The regulatory body Securities and Exchange Board of India (SEBI) has recently reclassified Real Estate Investment Trusts (REITs) as equity‑related instruments for mutual funds and specialised investment funds (SIFs). From January 1, 2026, investments by mutual funds in REITs will be treated just like equity investments.
This shift marks a significant departure from the previous regime, where REITs were not considered equity, and thus had limited acceptance in equity‑oriented mutual funds.
Now, as an investor even from Dubai this regulatory change can reshape how you think about your mutual fund holdings and the kind of assets they may include.
Under the new regulations:
For many investors, especially those living abroad (like in Dubai), owning property in India — or investing in real estate directly can be difficult: logistical hurdles, capital requirements, paperwork, maintenance, and risks of illiquidity.
With REITs now treated as equity, mutual funds can include them more easily, meaning your fund could offer exposure to commercial real‑estate assets (like offices, warehouses, retail malls) without you needing to manage properties yourself.

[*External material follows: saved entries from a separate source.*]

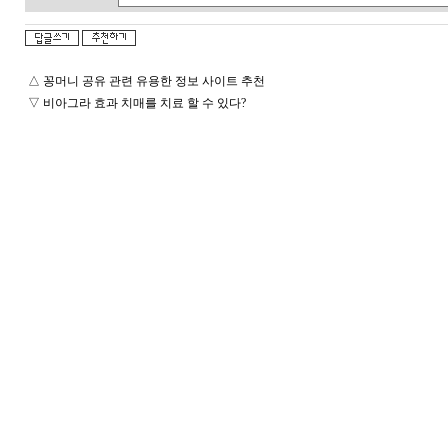
△
꽁머니 공유 관련 유용한 정보 사이트 추천
▽
비아그라 효과 치매를 치료 할 수 있다?
돔
클
럽
DOMCLUB.top
24
시
간
대
출
대
출
후
기
비
아
센
터
미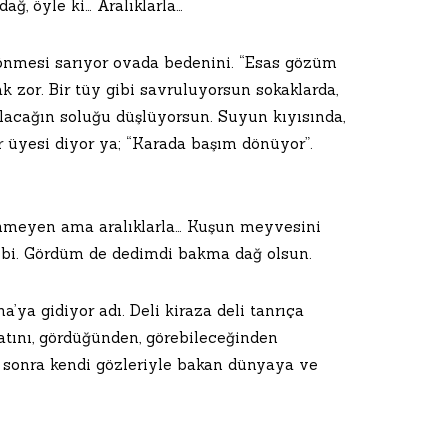
dağ, öyle ki… Aralıklarla…
dönmesi sarıyor ovada bedenini. “Esas gözüm
k zor. Bir tüy gibi savruluyorsun sokaklarda,
a alacağın soluğu düşlüyorsun. Suyun kıyısında,
 üyesi diyor ya; “Karada başım dönüyor”.
rünmeyen ama aralıklarla… Kuşun meyvesini
ebi. Gördüm de dedimdi bakma dağ olsun.
a’ya gidiyor adı. Deli kiraza deli tanrıça
atını, gördüğünden, görebileceğinden
en sonra kendi gözleriyle bakan dünyaya ve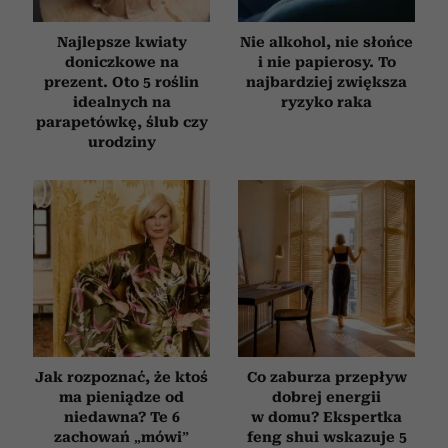
Najlepsze kwiaty
Nie alkohol, nie słońce
doniczkowe na
i nie papierosy. To
prezent. Oto 5 roślin
najbardziej zwiększa
idealnych na
ryzyko raka
parapetówkę, ślub czy
urodziny
Jak rozpoznać, że ktoś
Co zaburza przepływ
ma pieniądze od
dobrej energii
niedawna? Te 6
w domu? Ekspertka
zachowań „mówi”
feng shui wskazuje 5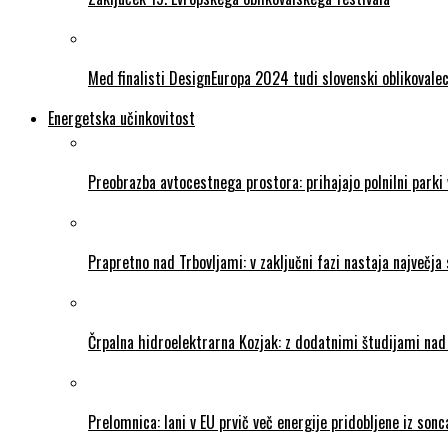
Med finalisti DesignEuropa 2024 tudi slovenski oblikovale
Energetska učinkovitost
Preobrazba avtocestnega prostora: prihajajo polnilni parki
Prapretno nad Trbovljami: v zaključni fazi nastaja največja 
Črpalna hidroelektrarna Kozjak: z dodatnimi študijami na
Prelomnica: lani v EU prvič več energije pridobljene iz so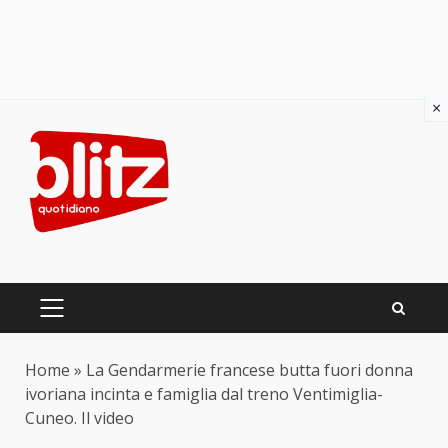
×
Skip
to
content
PRIMARY
MENU
Home
»
La Gendarmerie francese butta fuori donna
ivoriana incinta e famiglia dal treno Ventimiglia-
Cuneo. Il video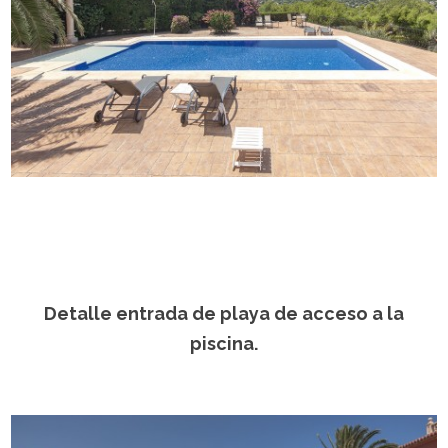
Detalle entrada de playa de acceso a la
piscina.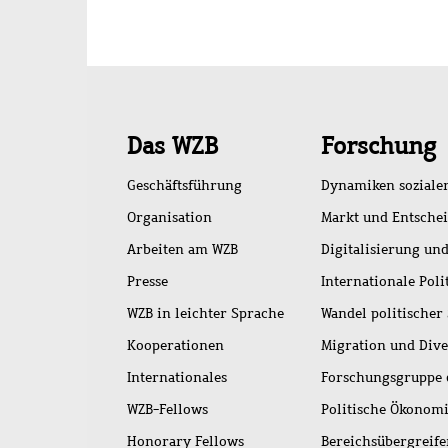
Schnellzugriff
Das WZB
Forschung
Geschäftsführung
Dynamiken soziale
Organisation
Markt und Entsche
Arbeiten am WZB
Digitalisierung und
Presse
Internationale Poli
WZB in leichter Sprache
Wandel politischer
Kooperationen
Migration und Dive
Internationales
Forschungsgruppe 
WZB-Fellows
Politische Ökonom
Honorary Fellows
Bereichsübergreif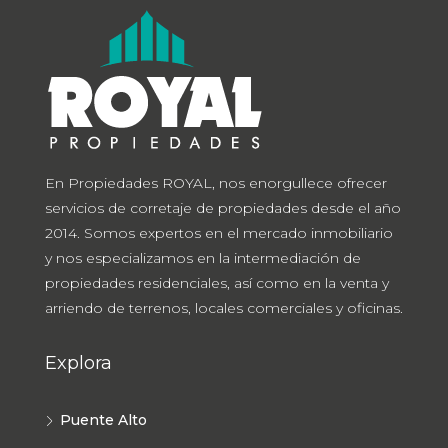
En Propiedades ROYAL, nos enorgullece ofrecer
servicios de corretaje de propiedades desde el año
2014. Somos expertos en el mercado inmobiliario
y nos especializamos en la intermediación de
propiedades residenciales, así como en la venta y
arriendo de terrenos, locales comerciales y oficinas.
Explora
Puente Alto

Exposure to REITs can provide a balance between equity‑style growth potential and income‑yielding real estate assets. REITs often distribute rental yields (cash flow) and have potential for capital appreciation giving a blend that’s different from pure equity stocks or bonds.
For investors looking for stability, long-term wealth creation, and income generation, this could be a sweet spot: potentially offering growth and regular income.
Because REITs will now follow equity classification, mutual funds can more freely invest and since many MFs and SIFs operate at large scale, this can drive liquidity, better governance and increased institutional interest in real estate across India.
And if REITs make it into major equity indices (post-July 2026), passively managed funds (index funds, ETFs) may start including them adding a structural boost to demand.

Even though REITs offer the comfort of real estate exposure, their value depends on occupancy rates, rental yields, property management, macroeconomic conditions, interest rates, and real‑estate market cycles.
So, like any equity investment returns are not guaranteed. If property demand falls or rentals dip, REIT-based returns can be hit.
While SEBI has allowed reclassification, mutual funds may adopt REIT allocations gradually. Debt funds holding REITs will need to divest or reclassify — but this process will likely be phased, depending on market conditions and investor interest.
Therefore, immediate large‑scale exposure is possible, but nothing is guaranteed overnight.
REITs don’t give you ownership of specific properties rather, you invest in a pooled trust owning real assets (offices, retail malls, warehouses). Returns depend on overall fund performance, rental income, asset management, and market sentiment.
As a fund investor treat REITs like you would a stock or bond: choose schemes carefully, look at past performance, management quality, and overall diversification.
If you live in Dubai, but have investments or financial goals tied to India — such as retirement plans, property purchases back home, tax planning, or wealth accumulation — this SEBI change could open up a new opportunity: owning real‑estate exposure through your mutual funds.
Instead of buying property (which involves high capital, upkeep, legal paperwork, and might be tough from abroad), REIT‑based mutual funds can give exposure to high‑quality, institutional real estate assets with the ease of mutual funds.
You can continue to invest in Indian mutual funds while abroad (subject to regulatory, tax, and documentation compliance), and enjoy benefits of diversification across equities, bonds, and now real estate without direct hassles.
For long‑term investors, especially those with a horizon of 5‑10 years or more, this can be a balanced, diversified way to build assets in India.

SEBI’s decision to reclassify REITs as equity is more than a technical regulatory change it’s a strategic shift that can meaningfully reshape how Indian mutual funds work, and how investors access real estate exposure.
For many investors especially those living abroad like in Dubai this offers a fresh opportunity: to tap into India’s real estate growth without the hassles of property management or direct investment.
If you approach wisely with clarity on your goals, risk appetite, and a long‑term view this new avenue could become a core part of a diversified, goal‑oriented investment portfolio.
For someone like you, living outside India, this is a compelling way to stay connected to Indian markets benefiting from growth and income potential, while avoiding the complexity of physical assets.